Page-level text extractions
#####
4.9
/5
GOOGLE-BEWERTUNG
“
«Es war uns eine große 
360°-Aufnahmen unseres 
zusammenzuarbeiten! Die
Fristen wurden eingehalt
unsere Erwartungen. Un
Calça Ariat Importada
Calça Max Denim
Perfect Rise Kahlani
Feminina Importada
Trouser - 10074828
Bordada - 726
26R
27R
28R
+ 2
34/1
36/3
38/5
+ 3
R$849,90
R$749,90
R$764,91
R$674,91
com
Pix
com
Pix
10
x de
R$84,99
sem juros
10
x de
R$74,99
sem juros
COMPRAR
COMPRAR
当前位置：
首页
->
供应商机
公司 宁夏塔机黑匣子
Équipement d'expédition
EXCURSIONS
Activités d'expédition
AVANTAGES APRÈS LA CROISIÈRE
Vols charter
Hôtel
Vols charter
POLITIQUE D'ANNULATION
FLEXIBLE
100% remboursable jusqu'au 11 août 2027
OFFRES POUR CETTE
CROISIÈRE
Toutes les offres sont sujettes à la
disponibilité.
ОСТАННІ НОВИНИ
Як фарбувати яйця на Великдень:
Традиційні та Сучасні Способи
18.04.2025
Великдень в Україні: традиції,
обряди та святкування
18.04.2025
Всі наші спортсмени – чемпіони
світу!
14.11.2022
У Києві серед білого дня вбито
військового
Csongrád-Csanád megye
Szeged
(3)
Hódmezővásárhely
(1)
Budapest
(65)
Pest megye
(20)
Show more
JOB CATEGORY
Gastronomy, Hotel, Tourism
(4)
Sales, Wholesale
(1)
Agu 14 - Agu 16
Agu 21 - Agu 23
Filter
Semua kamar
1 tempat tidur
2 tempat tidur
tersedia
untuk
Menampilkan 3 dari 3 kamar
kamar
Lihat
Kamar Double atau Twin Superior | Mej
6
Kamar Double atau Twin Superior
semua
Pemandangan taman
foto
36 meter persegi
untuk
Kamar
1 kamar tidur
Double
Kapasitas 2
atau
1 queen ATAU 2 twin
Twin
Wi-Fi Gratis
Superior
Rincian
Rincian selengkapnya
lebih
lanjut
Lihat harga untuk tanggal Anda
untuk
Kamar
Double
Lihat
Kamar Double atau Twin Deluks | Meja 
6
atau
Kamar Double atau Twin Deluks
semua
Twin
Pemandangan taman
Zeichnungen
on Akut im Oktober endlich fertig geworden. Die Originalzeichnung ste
#####
> [WHAT YOU NEED TO DO]:
Restate the records above word for word, omitting nothing.

> [ANSWER]:
4.9
/5
GOOGLE-BEWERTUNG
“
«Es war uns eine große 
360°-Aufnahmen unseres 
zusammenzuarbeiten! Die
Fristen wurden eingehalt
unsere Erwartungen. Un
Calça Ariat Importada
Calça Max Denim
Perfect Rise Kahlani
Feminina Importada
Trouser - 10074828
Bordada - 726
26R
27R
28R
+ 2
34/1
36/3
38/5
+ 3
R$849,90
R$749,90
R$764,91
R$674,91
com
Pix
com
Pix
10
x de
R$84,99
sem juros
10
x de
R$74,99
sem juros
COMPRAR
COMPRAR
当前位置：
首页
->
供应商机
公司 宁夏塔机黑匣子
Équipement d'expédition
EXCURSIONS
Activités d'expédition
AVANTAGES APRÈS LA CROISIÈRE
Vols charter
Hôtel
Vols charter
POLITIQUE D'ANNULATION
FLEXIBLE
100% remboursable jusqu'au 11 août 2027
OFFRES POUR CETTE
CROISIÈRE
Toutes les offres sont sujettes à la
disponibilité.
ОСТАННІ НОВИНИ
Як фарбувати яйця на Великдень:
Традиційні та Сучасні Способи
18.04.2025
Великдень в Україні: традиції,
обряди та святкування
18.04.2025
Всі наші спортсмени – чемпіони
світу!
14.11.2022
У Києві серед білого дня вбито
військового
Csongrád-Csanád megye
Szeged
(3)
Hódmezővásárhely
(1)
Budapest
(65)
Pest megye
(20)
Show more
JOB CATEGORY
Gastronomy, Hotel, Tourism
(4)
Sales, Wholesale
(1)
Agu 14 - Agu 16
Agu 21 - Agu 23
Filter
Semua kamar
1 tempat tidur
2 tempat tidur
tersedia
untuk
Menampilkan 3 dari 3 kamar
kamar
Lihat
Kamar Double atau Twin Superior | Mej
6
Kamar Double atau Twin Superior
semua
Pemandangan taman
foto
36 meter persegi
untuk
Kamar
1 kamar tidur
Double
Kapasitas 2
atau
1 queen ATAU 2 twin
Twin
Wi-Fi Gratis
Superior
Rincian
Rincian selengkapnya
lebih
lanjut
Lihat harga untuk tanggal Anda
untuk
Kamar
Double
Lihat
Kamar Double atau Twin Deluks | Meja 
6
atau
Kamar Double atau Twin Deluks
semua
Twin
Pemandangan taman
Zeichnungen
on Akut im Oktober endlich fertig geworden. Die Originalzeichnung ste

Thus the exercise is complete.